• **DATASET SECTION**:
☆ ☆ ☆

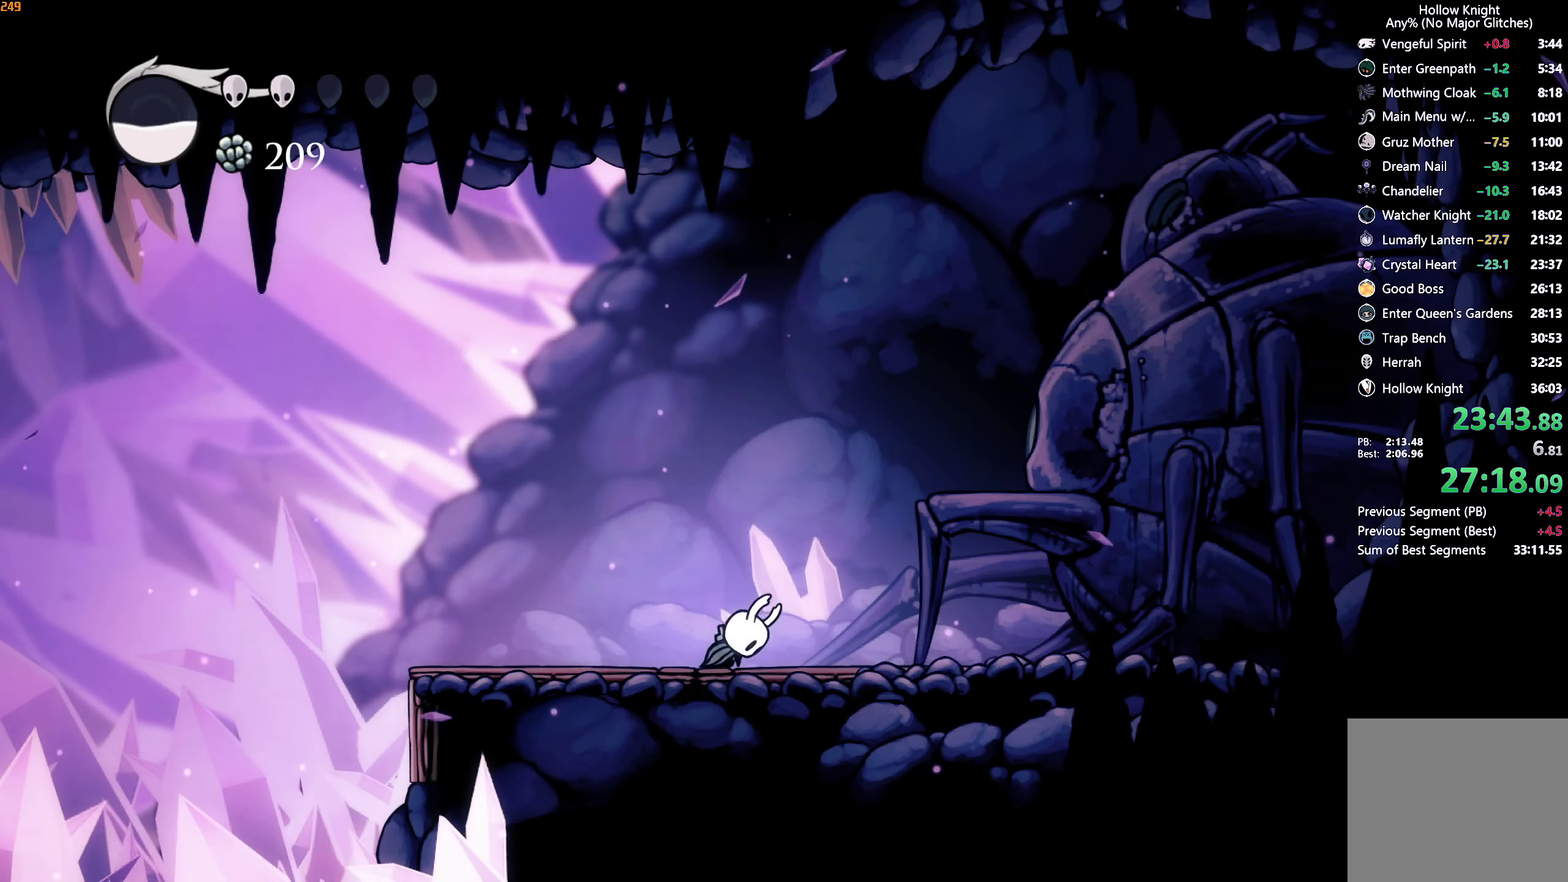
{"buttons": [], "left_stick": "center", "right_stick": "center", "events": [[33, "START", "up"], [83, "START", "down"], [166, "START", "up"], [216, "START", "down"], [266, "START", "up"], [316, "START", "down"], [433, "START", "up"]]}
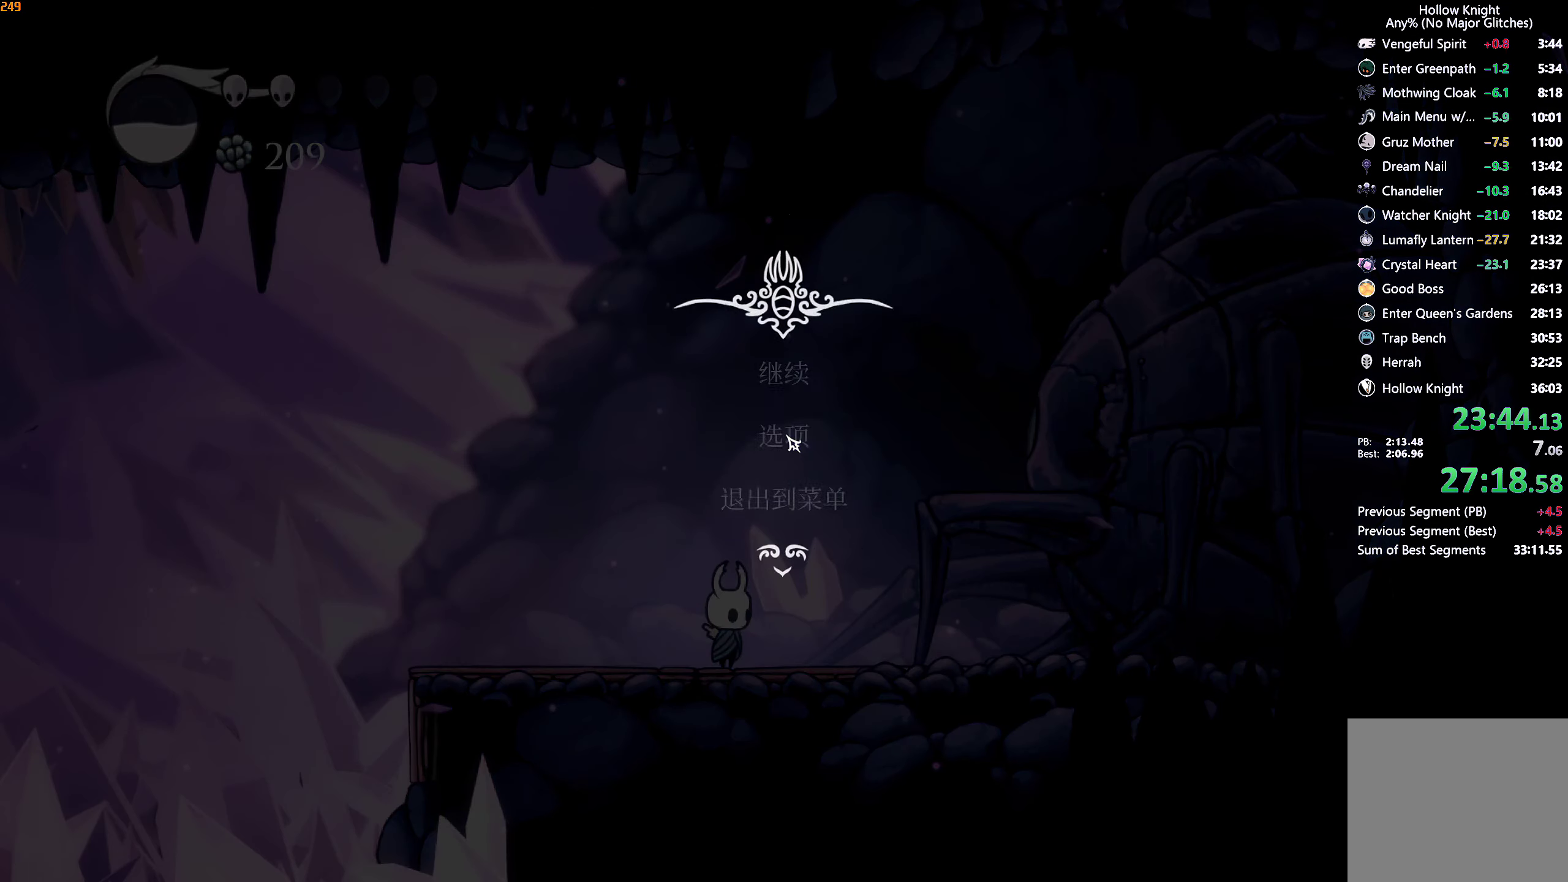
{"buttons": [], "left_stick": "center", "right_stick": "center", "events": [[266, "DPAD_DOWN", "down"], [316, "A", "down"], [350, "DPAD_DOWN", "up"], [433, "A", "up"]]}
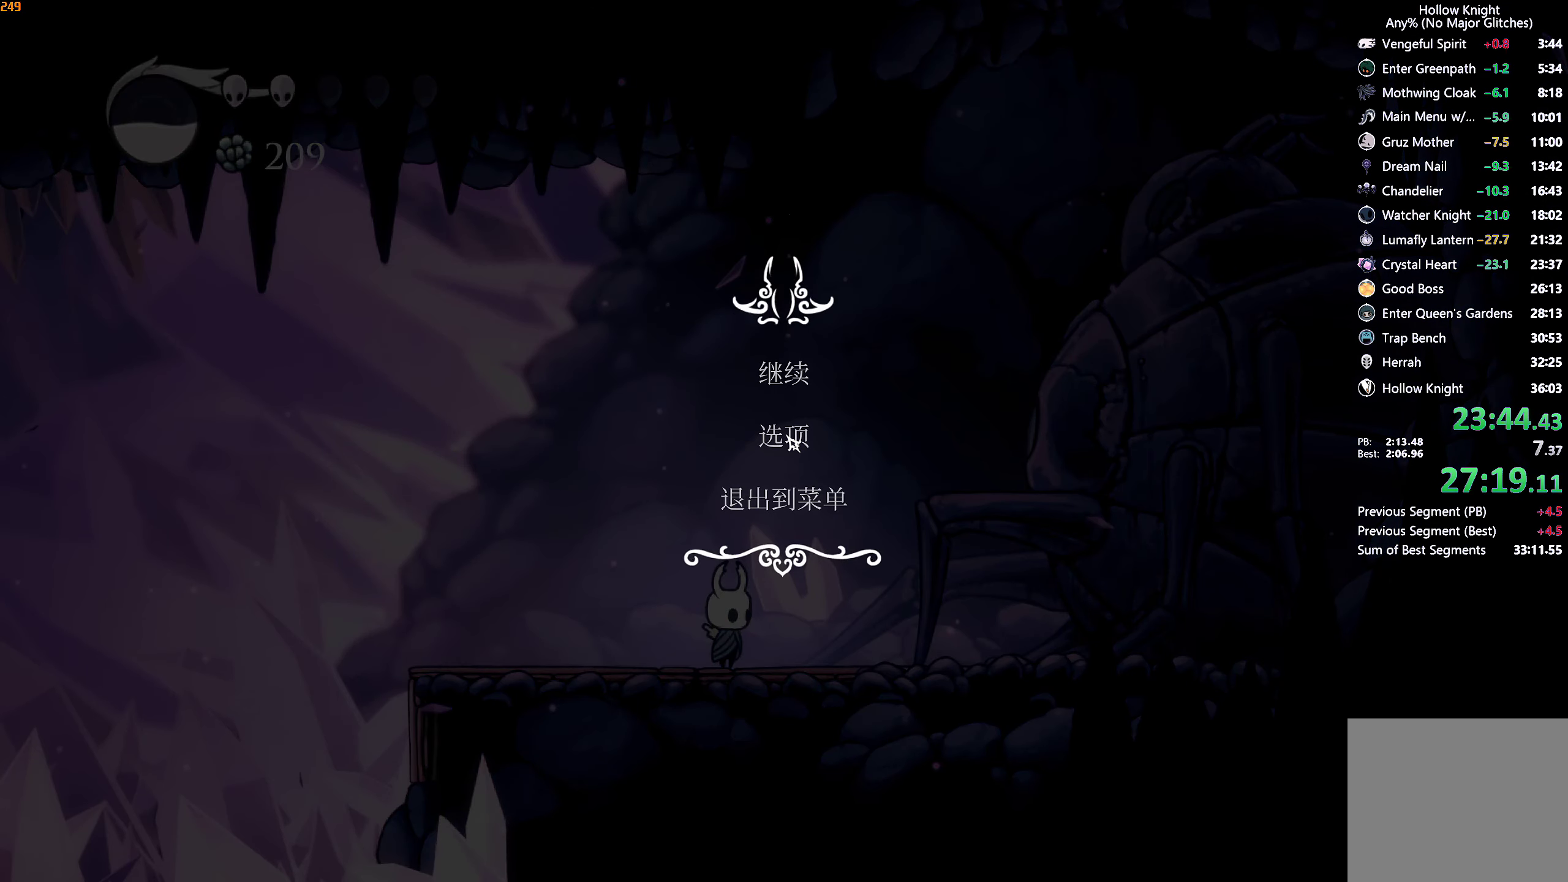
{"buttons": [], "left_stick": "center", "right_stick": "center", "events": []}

☆ ☆ ☆

• **EXERCISE PROMPT**: Output the lines above in full and exactly as given, omitting any pictures.

• **SOLUTION TO THE PROBLEM**:
{"buttons": [], "left_stick": "center", "right_stick": "center", "events": [[33, "START", "up"], [83, "START", "down"], [166, "START", "up"], [216, "START", "down"], [266, "START", "up"], [316, "START", "down"], [433, "START", "up"]]}
{"buttons": [], "left_stick": "center", "right_stick": "center", "events": [[266, "DPAD_DOWN", "down"], [316, "A", "down"], [350, "DPAD_DOWN", "up"], [433, "A", "up"]]}
{"buttons": [], "left_stick": "center", "right_stick": "center", "events": []}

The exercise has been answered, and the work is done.